To do: The word "coordinate" marks the lines you need; copy each of them from the data.

*** Opening Records shown ***

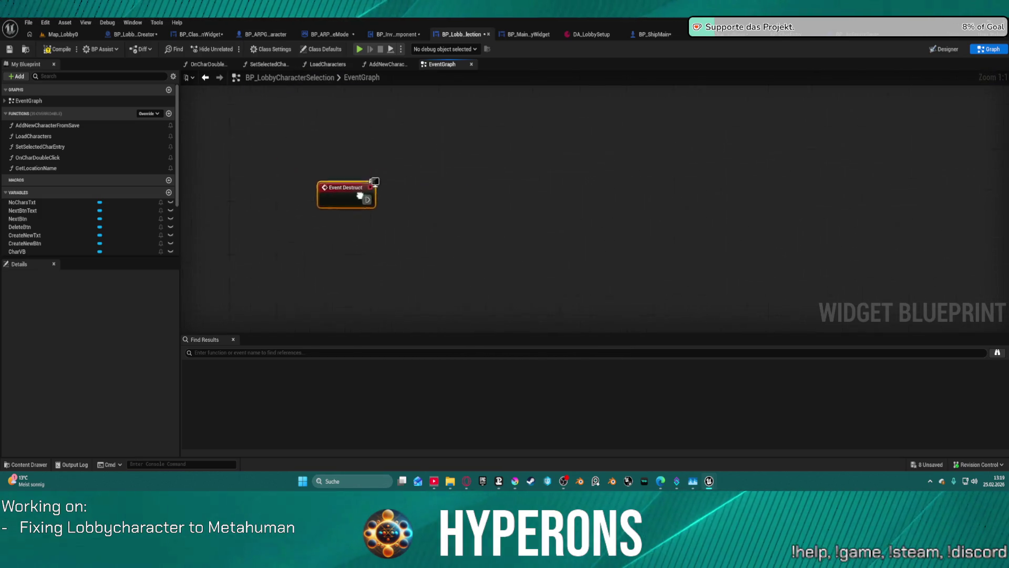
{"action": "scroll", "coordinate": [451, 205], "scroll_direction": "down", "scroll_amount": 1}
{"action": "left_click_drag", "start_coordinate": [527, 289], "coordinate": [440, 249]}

*** Closing Records shown ***
*** Opening Records shown ***

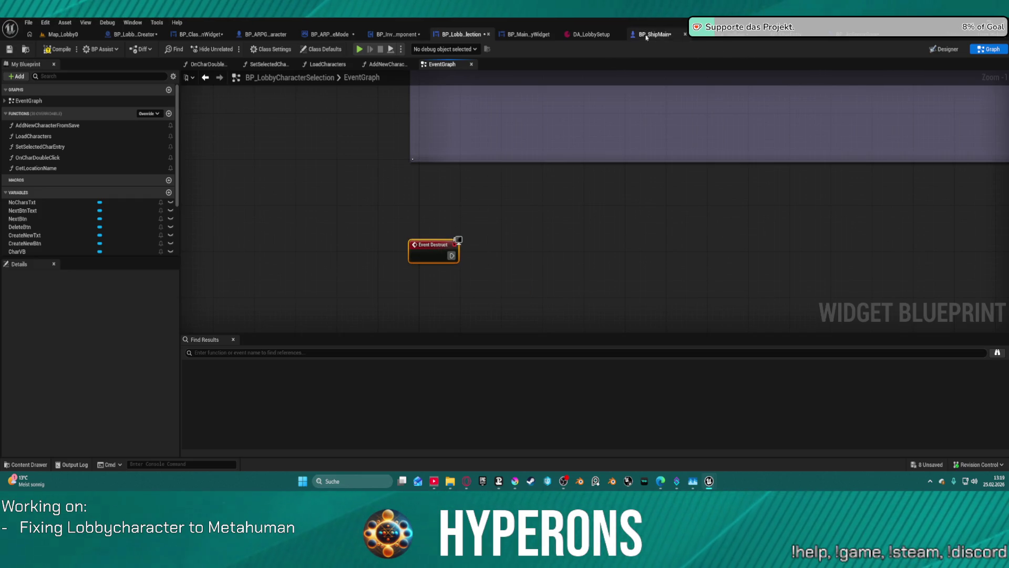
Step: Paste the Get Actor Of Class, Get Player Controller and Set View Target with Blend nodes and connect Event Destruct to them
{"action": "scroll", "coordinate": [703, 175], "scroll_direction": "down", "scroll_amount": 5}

*** Closing Records shown ***

Answer space:
{"action": "scroll", "coordinate": [451, 205], "scroll_direction": "down", "scroll_amount": 1}
{"action": "left_click_drag", "start_coordinate": [527, 289], "coordinate": [440, 249]}
{"action": "scroll", "coordinate": [703, 175], "scroll_direction": "down", "scroll_amount": 5}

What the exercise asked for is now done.